_WHAT YOU ARE ASKED TO DO_. Set the data down again, exactly as it reads, but without the pictures.

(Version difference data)

******************************

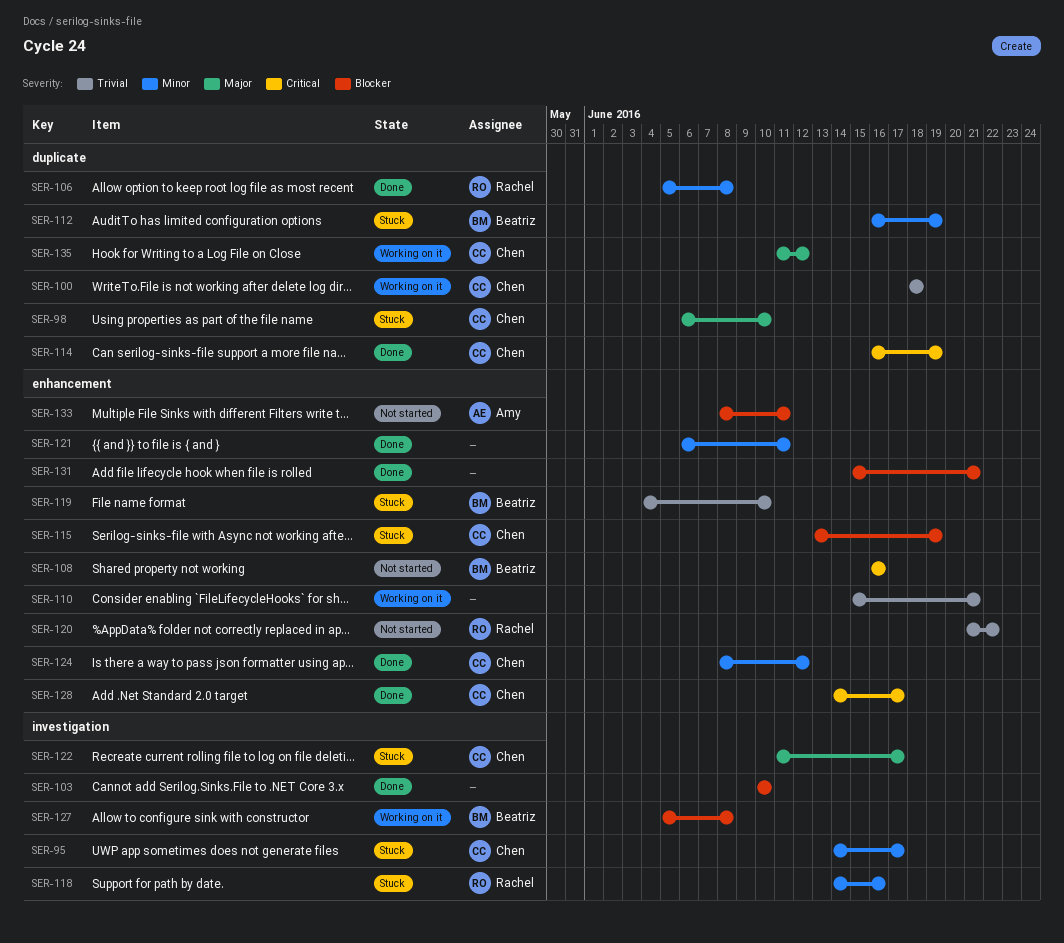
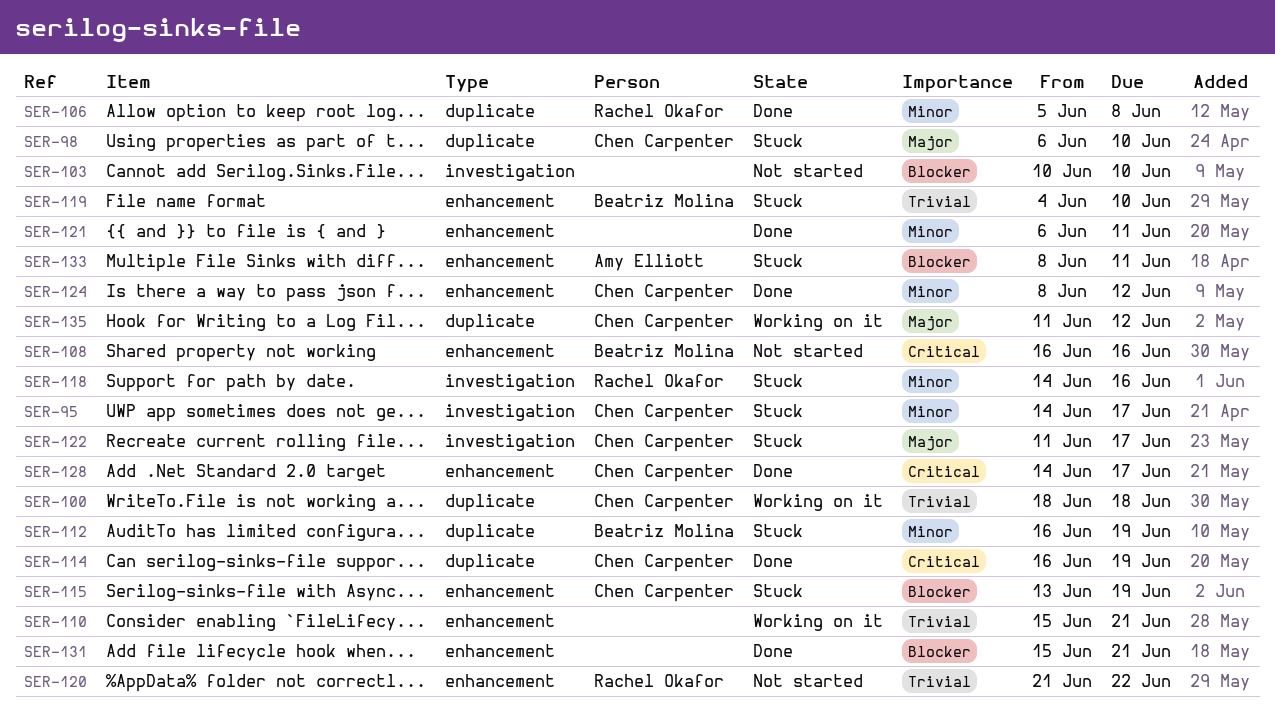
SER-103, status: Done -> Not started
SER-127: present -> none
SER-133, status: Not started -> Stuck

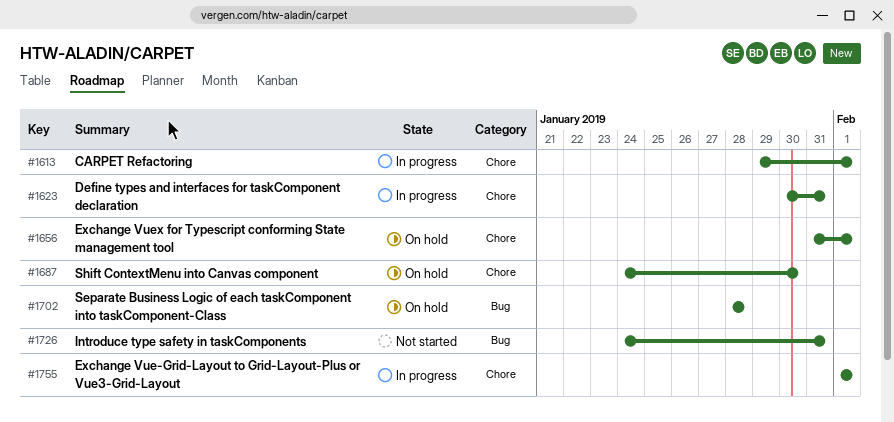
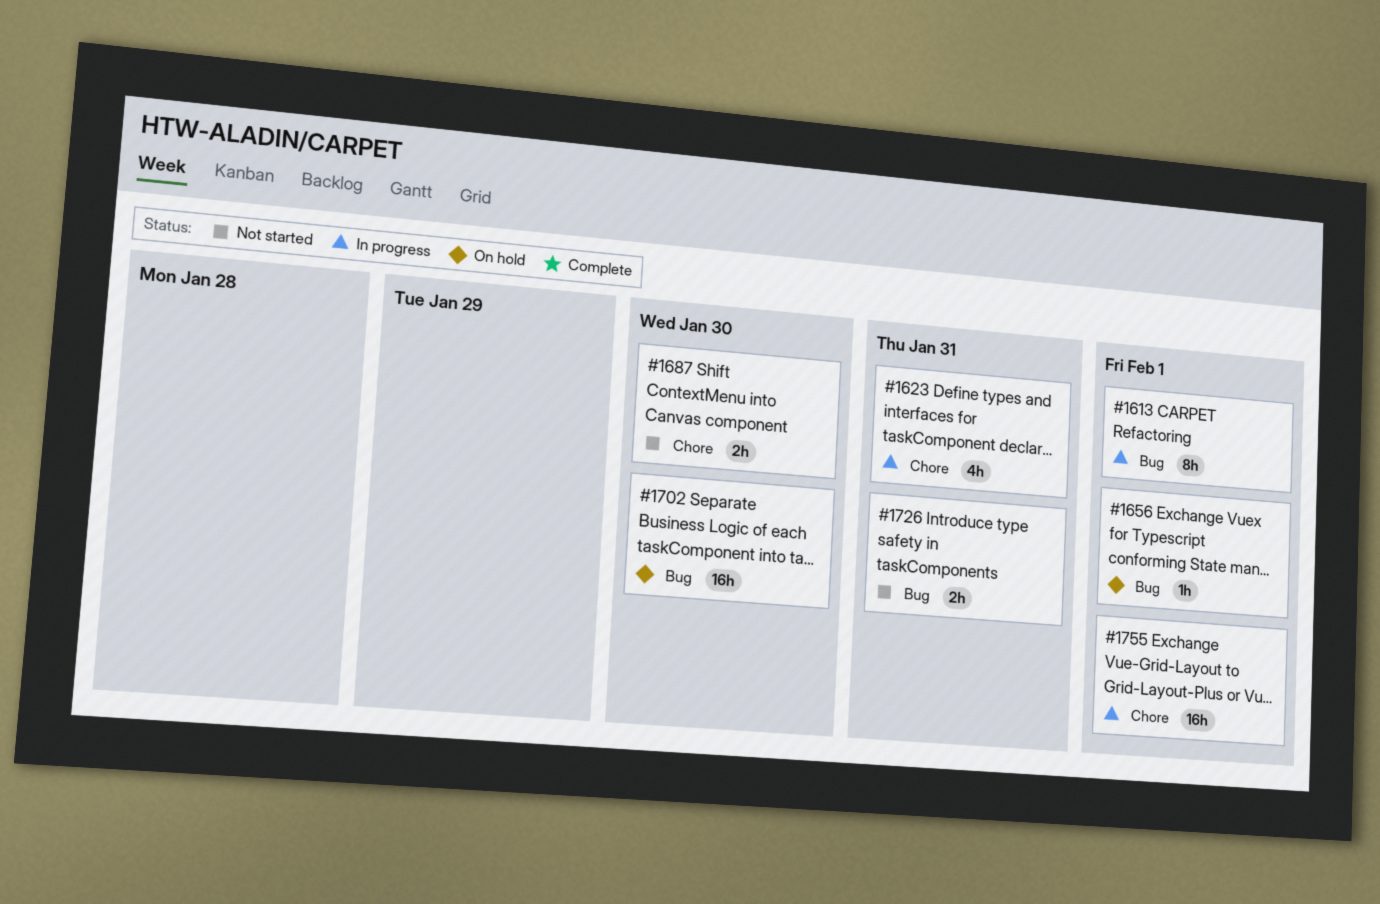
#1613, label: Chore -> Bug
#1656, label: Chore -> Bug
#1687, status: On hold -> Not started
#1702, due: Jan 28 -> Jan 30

******************************

_TASK ANSWER_.
SER-103, status: Done -> Not started
SER-127: present -> none
SER-133, status: Not started -> Stuck

#1613, label: Chore -> Bug
#1656, label: Chore -> Bug
#1687, status: On hold -> Not started
#1702, due: Jan 28 -> Jan 30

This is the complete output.